## Text provided
--- START ---
Where hidden formatting actually lives
Copy one sentence from Word and inspect the clipboard: you will find 4–8 KB of HTML — class names like MsoNormal, inline font declarations on every run of text, and locale-specific non-breaking spaces. Google Docs wraps your copy in a docs-internal-guid span with inline styles. Text copied from news sites often carries tracking spans and zero-width characters. Paste any of it into a CMS rich-text field and the junk styles come along, overriding your site's typography — the classic “why is this one paragraph in Calibri?” bug.
The reliable workflow for editors and content teams: copy from the source → paste here → press “Clean everything” → copy the plain text into your CMS, then re-apply headings and bold using the CMS's own controls. Ten seconds, and your styles stay yours.
--- END ---
## Problem 1
Transcribe the part of the hidden formatting text that opens with the words containing "Where hidden formatting" and closes with "styles stay yours.".
## Problem 2
Answer these questions from the hidden formatting text:
(a) How much HTML does one sentence copied from Word bring onto the clipboard?
(b) What does Google Docs wrap a copy in?
(c) Which button does the suggested workflow say to press?
## Problem 3
Write the next part of the text on hidden formatting, picking up after its last sentence.
The records have nothing to do with the passage on hidden formatting.

## Excerpted data
--- START ---
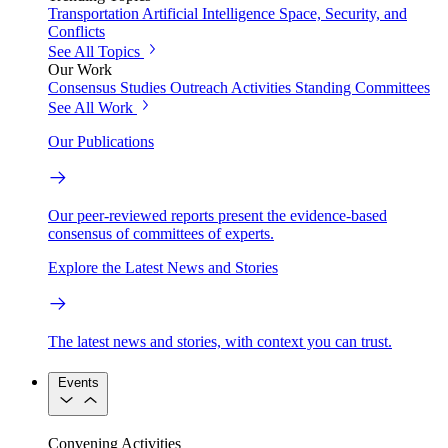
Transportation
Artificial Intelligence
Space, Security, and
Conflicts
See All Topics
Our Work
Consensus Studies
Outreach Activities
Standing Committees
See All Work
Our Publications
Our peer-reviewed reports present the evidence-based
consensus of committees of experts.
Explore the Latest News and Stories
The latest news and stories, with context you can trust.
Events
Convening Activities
--- END ---
--- START ---
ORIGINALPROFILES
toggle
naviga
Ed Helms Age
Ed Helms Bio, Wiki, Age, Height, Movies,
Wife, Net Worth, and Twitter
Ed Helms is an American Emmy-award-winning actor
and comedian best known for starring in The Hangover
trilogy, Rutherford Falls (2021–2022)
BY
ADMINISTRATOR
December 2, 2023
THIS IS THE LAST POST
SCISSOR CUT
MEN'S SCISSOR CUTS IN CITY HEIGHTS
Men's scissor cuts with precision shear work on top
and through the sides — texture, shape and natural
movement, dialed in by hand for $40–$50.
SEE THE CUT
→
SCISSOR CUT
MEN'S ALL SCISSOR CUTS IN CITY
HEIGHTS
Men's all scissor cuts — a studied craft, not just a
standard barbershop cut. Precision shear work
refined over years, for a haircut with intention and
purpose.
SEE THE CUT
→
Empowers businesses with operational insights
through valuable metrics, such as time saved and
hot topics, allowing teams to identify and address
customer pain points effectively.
--- END ---
## Output 1
Where hidden formatting actually lives
Copy one sentence from Word and inspect the clipboard: you will find 4–8 KB of HTML — class names like MsoNormal, inline font declarations on every run of text, and locale-specific non-breaking spaces. Google Docs wraps your copy in a docs-internal-guid span with inline styles. Text copied from news sites often carries tracking spans and zero-width characters. Paste any of it into a CMS rich-text field and the junk styles come along, overriding your site's typography — the classic “why is this one paragraph in Calibri?” bug.
The reliable workflow for editors and content teams: copy from the source → paste here → press “Clean everything” → copy the plain text into your CMS, then re-apply headings and bold using the CMS's own controls. Ten seconds, and your styles stay yours.

## Output 2
(a) 4–8 KB
(b) A docs-internal-guid span with inline styles
(c) "Clean everything"

## Output 3
Quick clean here vs the specialised tools
| Job | Use this page | Use the specialist |
|---|---|---|
| Messy Word/web paste | Yes — one click | — |
| Whitespace forensics, code indentation | Basic collapse | Whitespace Cleaner |
| PDF/email line-wrap repair | Smart paragraph mode | Line Break Remover |
| Strip specific symbol classes | URL/emoji toggles only | Special Character Remover |
| AI-output Markdown & em dashes | Dash policy only | AI Text Cleaner |
Frequently asked questions
How does it detect Word or Google Docs formatting?
When you copy from a rich-text editor, your clipboard holds at least two flavours of the same content: text/plain and text/html. Most paste targets quietly take the HTML — which for Word means kilobytes of mso- styles, conditional comments, and o:p tags wrapped around every paragraph. This tool reads the text/html flavour directly on paste, parses it with the browser’s DOMParser (the markup is never rendered or executed, so embedded scripts are inert), and extracts only the visible text.
What happens to tables and images when I paste?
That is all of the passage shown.